* _What is asked_: Echo each of the rows below line for line, and leave the pictures out of your answer.

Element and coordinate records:
=-=-=-=-=

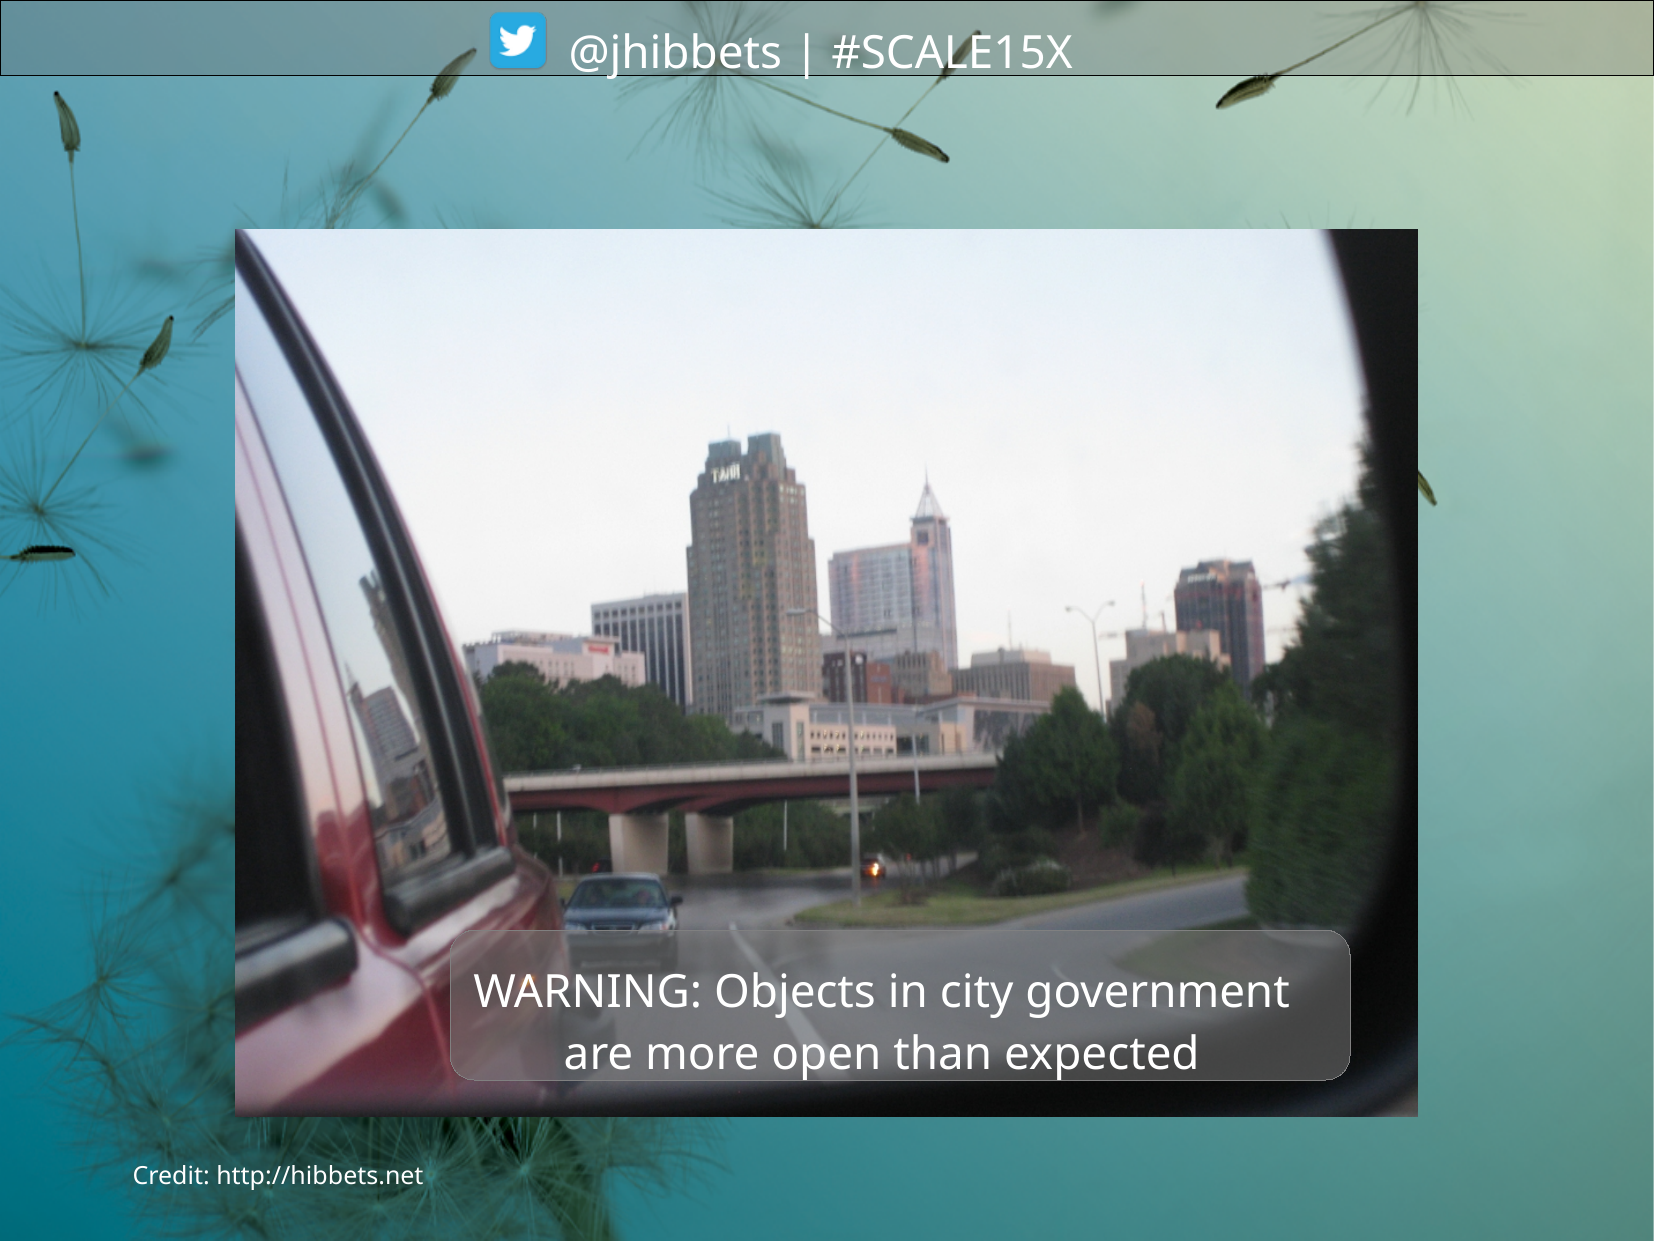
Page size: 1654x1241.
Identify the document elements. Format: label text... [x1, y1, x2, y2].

picture [488, 11, 549, 72]
text_box [450, 930, 1350, 1081]
text_box Credit: http://hibbets.net [117, 1150, 444, 1194]
text_box WARNING: Objects in city government are more open than expected [458, 950, 1359, 1068]
picture [0, 76, 1654, 1241]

=-=-=-=-=

* _Final answer_:
Page size: 1654x1241.
Identify the document elements. Format: label text... [x1, y1, x2, y2].

picture [488, 11, 549, 72]
text_box [450, 930, 1350, 1081]
text_box Credit: http://hibbets.net [117, 1150, 444, 1194]
text_box WARNING: Objects in city government are more open than expected [458, 950, 1359, 1068]
picture [0, 76, 1654, 1241]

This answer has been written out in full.